I created this real estate tour demo with an AI tool called
@TourEstateAI . I'm fascinated with the model because it can create a lot of architectural renders such as orthographic projections, 3D plans, microstructures, and animated plans.
As a mechanical engineer, I'm deeply interested in how AI will augment hardware engineering, especially in critical sectors like architecture, manufacturing, and material science.
AI is already being integrated into a lot of sectors such as aerospace and automotive engineering. Tesla and SpaceX are perfect examples of this, with Tesla ditching LiDAR for AI-enabled camera vision.
SpaceX is also employing AI for real-time adaptation. Onboard computers ingest terabytes of data from flight sensors to adjust for wind speed, atmospheric conditions, and unexpected turbulence, along with trajectory optimization. The rockets run a customized flight-code algorithm called G-FOLD (Guidance for Fuel-Optimal Large Diverts). This allows the booster to mathematically determine its own optimal descent path mid-air to ensure it hits the drone ship while consuming the absolute minimum amount of fuel.
These are just a few examples of how AI is being utilized in deep tech. We're also seeing the meteoric rise of AI-integrated robots such as Figure 01, Figure 02, Figure 03, and Tesla's Optimus.
The Chinese are also experimenting heavily, and by all counts I expect them to have a fully automated economy by 2040 or earlier.
This exponential growth gives rise to a new question: are we going to have a fully automated economy, or, taking it a step further, a fully autonomous economy run by an ASI or groups of ASIs?
I don't know about the West, but I know for sure the Chinese are already preparing themselves for this.
What is a fully autonomous economy? This term may mean different things to different people, but this is how Claude describes a fully autonomous economy:
It is one where AI agents, not humans, are the primary actors driving economic activity. Production, distribution, pricing, hiring, investing, negotiating, and even innovation happen through interconnected systems of intelligent agents operating with minimal to zero human intervention.
It's not automation in the old sense. Robots on assembly lines replacing specific tasks. It's something deeper: the entire economic nervous system becoming self-executing.
What It Actually Looks Like
Think of every economic action that currently requires a human decision, a purchase order, a hiring call, a market trade, a contract negotiation, a customer support resolution, a supply chain reroute. Now imagine agents handling all of it end-to-end, in real time, across millions of simultaneous transactions, learning and adapting as they go.
Companies wouldn't just use AI tools. Companies would be AI, a thin layer of human intent sitting on top of a dense autonomous operational stack.
The Key Building Blocks
For a truly autonomous economy to function, several things have to converge:
Agentic AI with reliable tool-calling, agents that can take real actions in the world, not just generate text. Booking, paying, executing, routing, filing.
Agent-to-agent communication, AI systems that can negotiate, transact, and coordinate with other AI systems without human mediation.
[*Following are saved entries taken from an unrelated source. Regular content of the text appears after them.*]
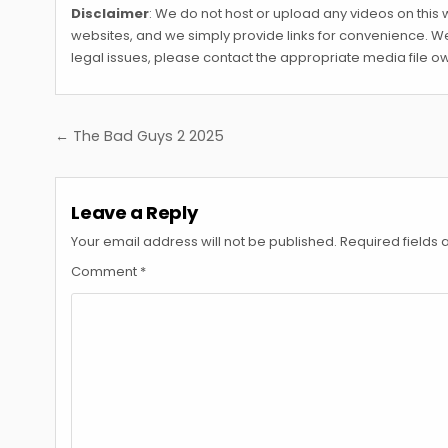
Disclaimer
: We do not host or upload any videos on this w
websites, and we simply provide links for convenience. We 
legal issues, please contact the appropriate media file ow
Post
← The Bad Guys 2 2025
navigation
Leave a Reply
Your email address will not be published.
Required fields
Comment
*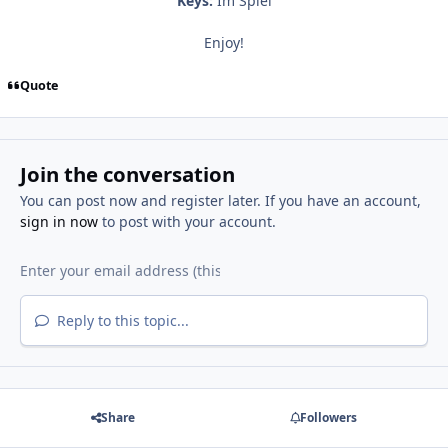
Keys:
Im Spiel
Enjoy!
Quote
Join the conversation
You can post now and register later. If you have an account,
sign in now
to post with your account.
Reply to this topic...
Share
Followers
Entire supply chains running as agent meshes.
Autonomous finance, smart contracts, algorithmic treasury management, AI-driven capital allocation, and eventually agents that can own economic resources and enter binding agreements.
Continuous learning infrastructure, systems that improve from market feedback in real time, not in quarterly model updates.
A fully autonomous economy quietly dismantles several things we take for granted. It gives rise to thought-provoking questions such as: if agents can perform most knowledge work and increasingly physical work, human labor loses its position as the primary input in the economy. Why maintain a 500-person operations team when an agent mesh handles it at a fraction of the cost and latency?
If agents are optimizing spending, saving, and investment faster than central banks can react, the levers governments currently pull become much less effective.
The uncomfortable question at the center of all this is: who is the economy for at that point?
If production is autonomous, distribution is autonomous, and capital allocation is autonomous, and humans are no longer primary inputs, then the economy becomes a self-sustaining machine that generates abundance without automatically distributing it.
That's not a technical problem. It's a governance problem. And it's arguably the most important question of the next 30 years.
Silicon Valley elites are already asking these thought-provoking questions. For instance, Dario Amodei said AI will turbocharge the world's GDP, but at the same time it will dislodge much of the labor force.
This is no small change to dismiss at face value. When the world's economy is fully operated by an AI or powerful AI systems with complete production and logistical dominion, and humans are no longer needed, what will its impact on society be, and how will the world react to this?
One could say this is an extreme scenario and that we're nowhere close to achieving it. It's incumbent upon us to be well prepared for any eventuality and to control the outcomes delicately, or we could see the entire globe thrown into economic and social chaos on a cataclysmic scale.
On a positive note, a fully autonomous economy should usher in an age of economic prosperity and scientific exploration the likes of which the world has never seen.
So buckle up. The story is just starting. The old era is done. A new Tower of Babel is about to emerge.